When forming in Grid Forming inverter control mode (GFM), an IBR provides the services traditionally provided by synchronous generators. For this, GFM inverters differ from the operational features of Grid Following (GFL) inverters in several areas. One aspect is that GFL affords the opportunity to energize a section of the grid (which would have been typically provided by a GFM inverter) and it can also coexist and facilitate energy transactions with other GFL inverters within the same circuit.

There are 2 examples provided with OpenDSS for illustrating this concept, these are located at:

https://sourceforge.net/p/electricdss/code/HEAD/tree/trunk/Version8/Distrib/Examples/IBRDynamics_Cases/GFM_IEEE123/. 

In these cases, an island is intentionally formed. This island contains a large storage unit and a solar plant. To keep the microgrid operational, the storage device is configured as grid forming inverter. After setting up the dynamics simulation the storage device starts the restoration process as shown in.

Figure 16. Voltage restoration using IBR

Since the PV system is operating in grid following mode, it follows the safe voltage level (default 80% of nominal voltage) to wait before start generating power. Figure 17 illustrates the power output for both, Storage and PV system. It can be seen how the PV system waits until the voltage level at its terminals reaches at least the 80% of the PV nominal voltage for start generating. The PV power output will also affect the Storage device power delivery as can be seen at the top of Figure 17.

The safe voltage level is a customizable parameter that can be modified to provide the tools for representing different IBR dynamics and automations. It is important to remark that when an IBR is operating in GFM mode, the SafeVoltage parameter needs to be set to 0 to provide black start restoration support.
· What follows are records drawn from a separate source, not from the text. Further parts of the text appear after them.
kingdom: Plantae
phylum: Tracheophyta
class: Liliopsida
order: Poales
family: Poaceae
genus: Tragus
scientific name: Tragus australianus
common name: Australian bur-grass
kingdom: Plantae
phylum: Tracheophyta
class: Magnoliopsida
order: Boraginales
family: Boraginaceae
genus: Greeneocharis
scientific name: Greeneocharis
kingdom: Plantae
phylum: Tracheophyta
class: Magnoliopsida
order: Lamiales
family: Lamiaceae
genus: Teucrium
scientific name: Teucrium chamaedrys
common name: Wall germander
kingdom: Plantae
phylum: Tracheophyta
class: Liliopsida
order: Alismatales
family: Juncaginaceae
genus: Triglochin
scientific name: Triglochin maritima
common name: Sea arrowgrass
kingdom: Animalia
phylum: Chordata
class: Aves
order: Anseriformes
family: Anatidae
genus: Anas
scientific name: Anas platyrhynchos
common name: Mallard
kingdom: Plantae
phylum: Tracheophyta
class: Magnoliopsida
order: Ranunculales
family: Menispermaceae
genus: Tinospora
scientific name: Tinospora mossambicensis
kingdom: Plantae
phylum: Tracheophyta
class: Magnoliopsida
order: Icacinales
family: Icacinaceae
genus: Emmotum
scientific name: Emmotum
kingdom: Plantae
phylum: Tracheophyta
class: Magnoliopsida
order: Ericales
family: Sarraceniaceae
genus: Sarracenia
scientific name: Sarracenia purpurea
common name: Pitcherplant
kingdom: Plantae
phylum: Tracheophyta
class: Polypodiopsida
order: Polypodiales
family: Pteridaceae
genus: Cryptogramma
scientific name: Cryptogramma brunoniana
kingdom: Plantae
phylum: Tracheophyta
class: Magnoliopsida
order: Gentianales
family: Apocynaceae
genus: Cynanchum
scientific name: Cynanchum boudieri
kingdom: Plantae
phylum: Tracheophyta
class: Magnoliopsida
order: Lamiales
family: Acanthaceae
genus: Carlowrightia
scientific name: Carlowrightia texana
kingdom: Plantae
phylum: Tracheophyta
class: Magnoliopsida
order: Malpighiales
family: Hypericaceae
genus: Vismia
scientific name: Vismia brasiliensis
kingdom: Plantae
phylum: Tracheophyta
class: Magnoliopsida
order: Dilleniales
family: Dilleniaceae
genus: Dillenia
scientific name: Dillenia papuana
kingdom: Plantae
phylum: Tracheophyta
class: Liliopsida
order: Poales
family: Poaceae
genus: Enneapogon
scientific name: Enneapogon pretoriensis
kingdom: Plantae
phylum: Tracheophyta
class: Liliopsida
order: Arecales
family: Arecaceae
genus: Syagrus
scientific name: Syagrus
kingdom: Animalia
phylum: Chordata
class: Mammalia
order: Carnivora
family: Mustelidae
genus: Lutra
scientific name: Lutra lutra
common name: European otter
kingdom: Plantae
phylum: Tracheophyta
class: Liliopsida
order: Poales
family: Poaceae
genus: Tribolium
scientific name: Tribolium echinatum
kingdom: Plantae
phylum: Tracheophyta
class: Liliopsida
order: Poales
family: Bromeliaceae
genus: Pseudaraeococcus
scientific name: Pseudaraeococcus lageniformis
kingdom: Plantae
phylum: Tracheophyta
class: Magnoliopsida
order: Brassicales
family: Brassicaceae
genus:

Figure 17. Power output for Energy Storage (top) PV system (bottom)

Sometimes the IBR cannot pick up the load within the microgrid, whereas the actual power output in time such as the case for PV systems is insufficient to energize the load, or because the actual load level surpasses the IBR technical features. In that case, the IBR working in GFM control mode will start the restoration process but after detecting the overcurrent at the IBR’s terminal, it will drive the Inverter to safety by turning it OFF as shown in Figure 18.

Figure 18. Voltage (top) and Currents (bottom) for storage device when moving to a safety zone

References

[1] A. Yazdani and R. Iravani, Voltage-Sourced Converters in Power Systems: Modeling, Control, and Applications (IEEE Press). Wiley, 2010.